Die 81-seitige Studie, welche dieser Zeitung vorliegt, beziffert die Wertschöpfungsverluste aus dem Rastatt-Unterbruch auf rund 2 Milliarden Euro. Gemäss Schätzungen und Hochrechnungen auf Grundlage ausgefallener oder umgeleiteter Züge sowie Interviews mit betroffenen Logistikern und Firmen gehen rund 1,7 Milliarden Euro zulasten von Unternehmen des Sektors Schienenlogistik und ihrer Kunden. Der Ausfall und die Verspätungen erforderten zusätzliches Personal und Anstrengungen. An sonstigen Wertschöpfungsverlusten werden weitere 300 Millionen Euro erwartet.

Den Preis bezahlt auch die Umwelt

Für die Zeit des Unterbruchs, die teils in die Sommerferienperiode fiel, konnte von durchschnittlich 162 Güterzügen täglich ausgegangen werden. Somit hätten 8262 Güterzüge unter normalen Bedingungen verkehren können. Tatsächlich verkehrten während des Unterbruchs nur 33 Prozent der «planmässigen» Güterzüge, dies jedoch zum Teil unter widrigen operativen Bedingungen. Zwei Drittel der Güterzüge entfielen gänzlich.

Die Hupac AG in Chiasso, führender Anbieter für den alpenquerenden kombinierten Verkehr, beziffert den entstandenen Schaden auf 20 bis 15 Millionen Franken. «Im Jahr 2017 konnten wir von 28 000 geplanten Zügen rund 3000 nicht fahren, davon gut die Hälfte als Folge des Rastatt-Desasters», erklärt Hupac-Sprecherin Irmtraut Tonndorf auf Anfrage.

Durch den Unterbruch verlor der Schienengüterverkehr in der Schweiz etwa 3,5 bis 4 Prozent seines Jahresaufkommens 2017. Dass die Waren trotzdem – häufig mit Verspätung – ihren Weg nach Süden fanden, lag am Wechsel auf andere Verkehrsträger wie das Binnenschiff (Rheinhafen Basel) und Lastwagen. Während des Unterbruchs kam es mit einem wöchentlichen Plus von 1000 Camions zu einem leichten Zuwachs des Lw-Verkehrs in der Schweiz.

Den Preis für den Umstieg auf Lastwagen bezahlte auch die Umwelt. Gemäss einer Modellrechnung wurden allein auf der Relation Karlsruhe und Basel 39'000 Tonnen mehr CO2 ausgestossen. Alleine daraus entstanden weitere gesellschaftlich relevante Kosten durch Umweltschädigung in der Grössenordnung von bis zu 8,4 Millionen Euro.
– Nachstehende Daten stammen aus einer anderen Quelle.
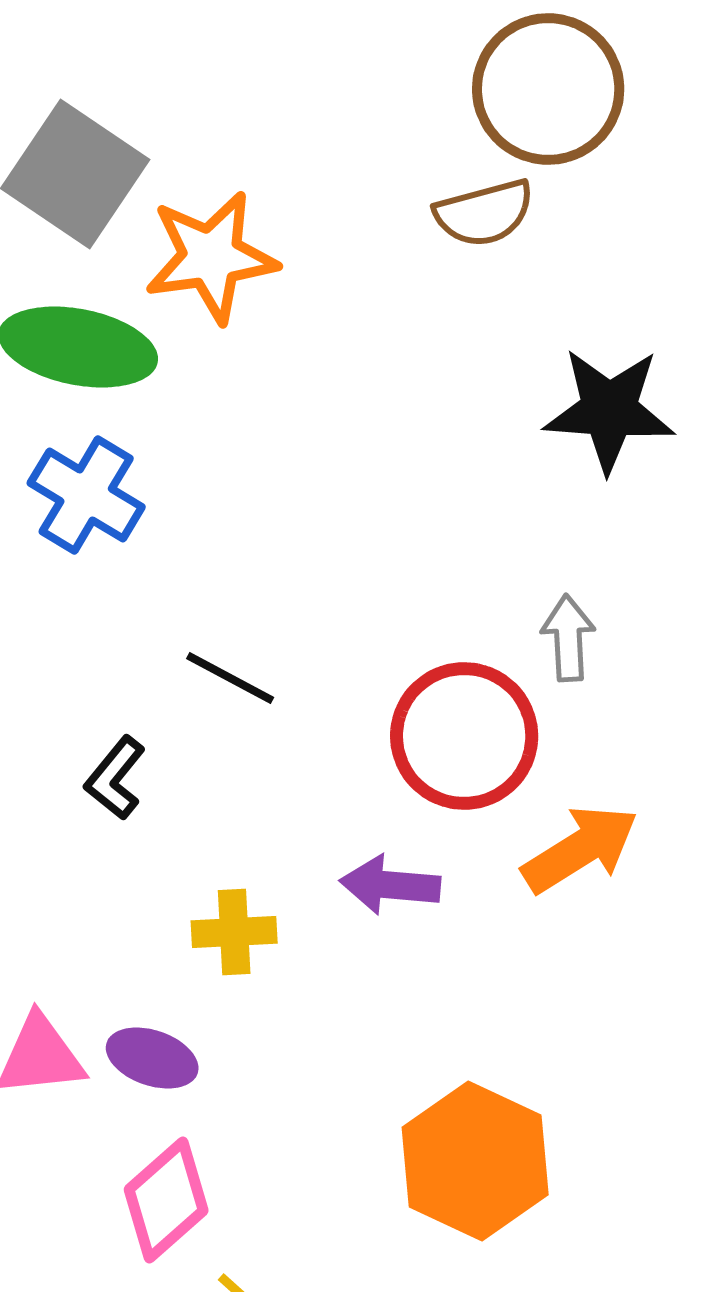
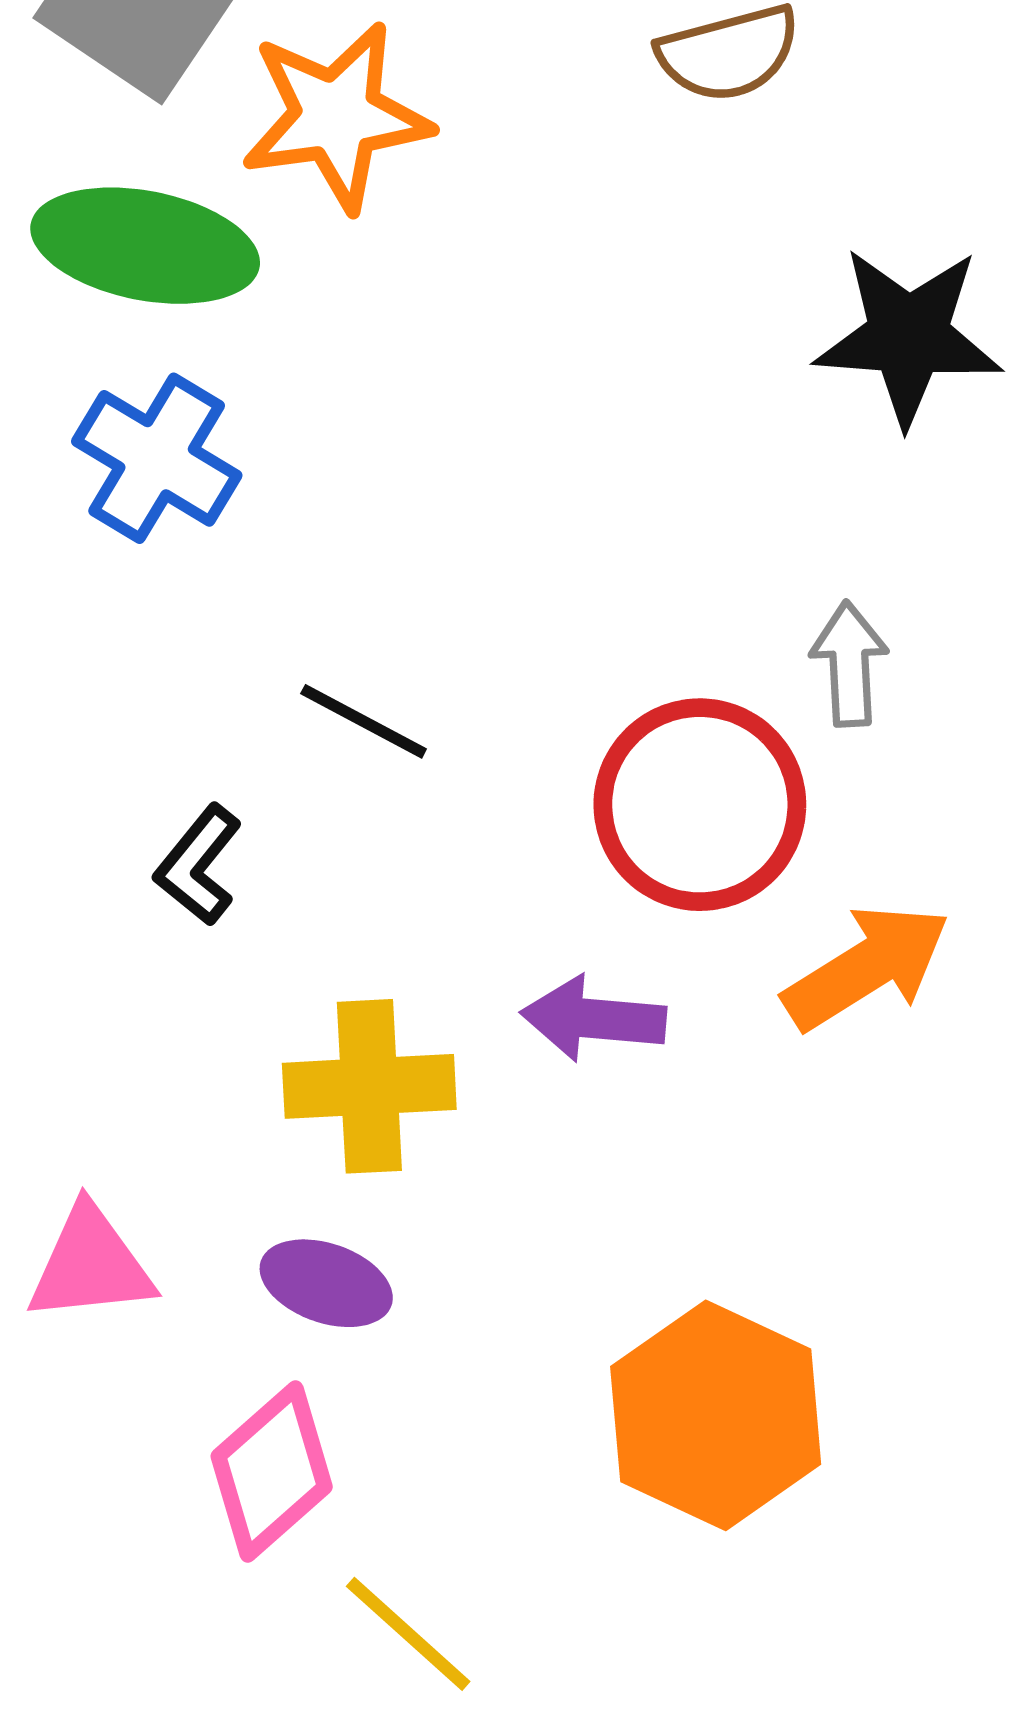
yellow cross: (234, 932) -> (369, 1086), size x1.4
purple ellipse: (152, 1058) -> (326, 1283), moved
Vertrauen in die Bahn ruiniert

Neben den finanziellen Schäden ist gemäss der vorlegenden Expertise ein grosser Vertrauensverlust in den Schienengüterverkehr eine direkte Folge des Rastatt-Desasters. «Bestimmte, während des Unterbruchs abgewanderte Verkehr dürften voraussichtlich auf Dauer für die Schiene verloren sein», heisst es. Das Vertrauen in die Schienenlogistik sei bei Verladern nachhaltig erschüttert. Berichtet wird von Logistikleitern, die sich inzwischen rechtfertigen müssten, wenn sie auf den umweltfreundlichen Schienengüterverkehr setzen wollen.

Noch offen ist, was in Bezug auf allfällige Schadenersatzforderungen aus dem Rastatt-Unterbruch wird. Frank Sennhenn, der CEO der DB Netz AG, welche die Infrastruktur der Deutschen Bahn betreibt, hatte im Dezember bei einer Tagung in Düsseldorf erklärt, das man sich mit den Unternehmen, die die Bauausführung in Rastatt gemacht hätten, in einem Schlichtungsverfahren befände. «Da wird geklärt, wer und ob überhaupt jemand Schuld an diesem Unfall trägt, oder ob es höhere Gewalt war», so Sennhenn.

Wenigstens auf EU-Ebene scheint das Rastatt-Desaster etwas bewirkt zu haben. Bis Mitte Jahr soll ein Umleitungskonzept im Fall eines Streckenunterbruchs vorliegen.